Event Discovery • GetAllEventTypes() : returns the list of all events accesible by an event consumer (namely EventTypeList) • GetEventType Definition(): returns the detailled definition of an event (namely EventTypeDefinitionList) • GetEventInstanceInfo(): returns events that have happened before a subscriber started its subscription (namely EventInstanceInfoList)
Event Notification Subscription • Subscriptions allow the notification producer to plan and allocate resources depending on • the number of subscribers • event notification types • access modes • length of subscriptions • Subscriptions have a limited duration in time. For instance, it might last for an hour. This ensures that if a subscriber went away and forgot to cancel its subscription, resources would not be held indefinitely and recovered by the event producer. Subscription can be renewed before it expires.

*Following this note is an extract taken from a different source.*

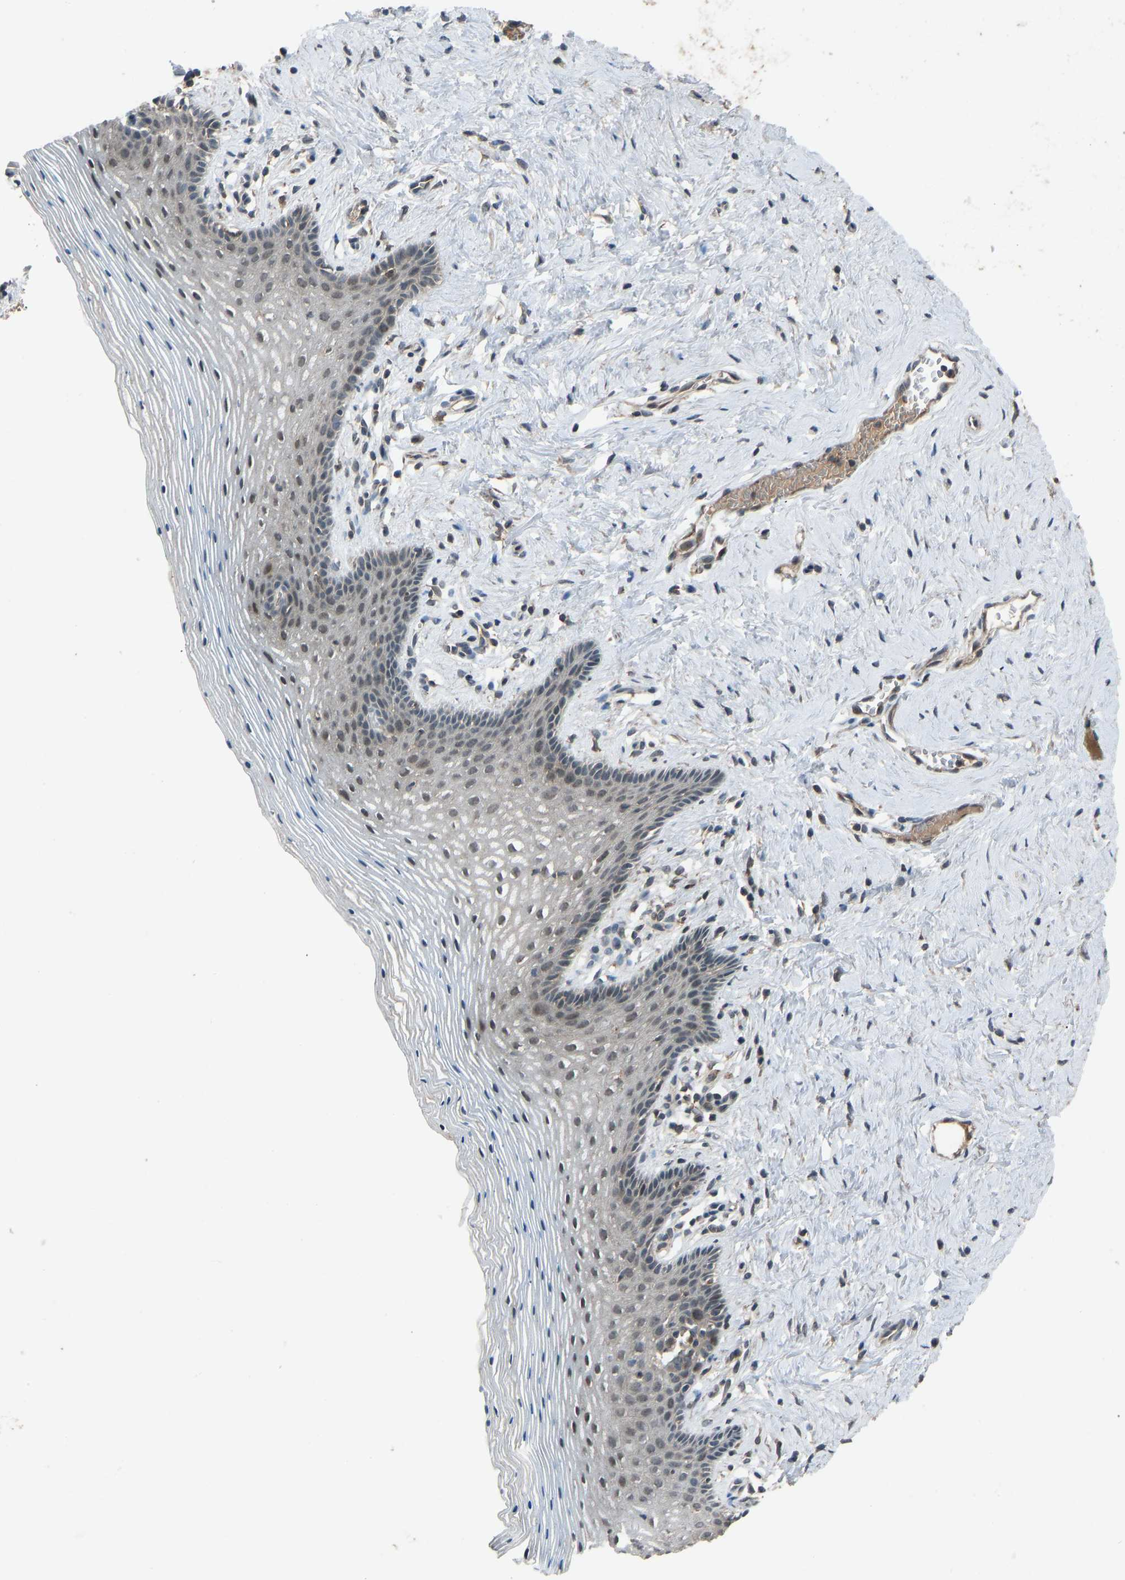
{"staining": {"intensity": "weak", "quantity": "25%-75%", "location": "nuclear"}, "tissue": "vagina", "cell_type": "Squamous epithelial cells", "image_type": "normal", "snomed": [{"axis": "morphology", "description": "Normal tissue, NOS"}, {"axis": "topography", "description": "Vagina"}], "caption": "This is a histology image of IHC staining of unremarkable vagina, which shows weak expression in the nuclear of squamous epithelial cells.", "gene": "SLC43A1", "patient": {"sex": "female", "age": 32}}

Web Services Management(WSM) • Application of WSMF-Foundation to management of (resources involved in) Web Services • Managed object types: • Web Service • Web Services Execution Environment(hosts Web Services) • Conversation(individual view of this interaction) • Relations: • contains/contained-in • depends-on/dependent-on • corresponds-to
WSM Relations • A WSExecutionEnvironment contains 0 to many Services • A Service is contained in a WSExecutionEnvironment • A Service depends on 0 to many Services • A Service is depended upon by 0 to many Services • A Service contains 0 or more Conversations • A Conversation is contained in a Service • A Conversation corresponds to one or more Conversations
Conclusion • We argue that Web services technologies form the likely future platform for management since it is language and platform independent, interoperable, industry momentum and it hides implementation. • Currently there is no standard for managing Web Services. Further work is needed.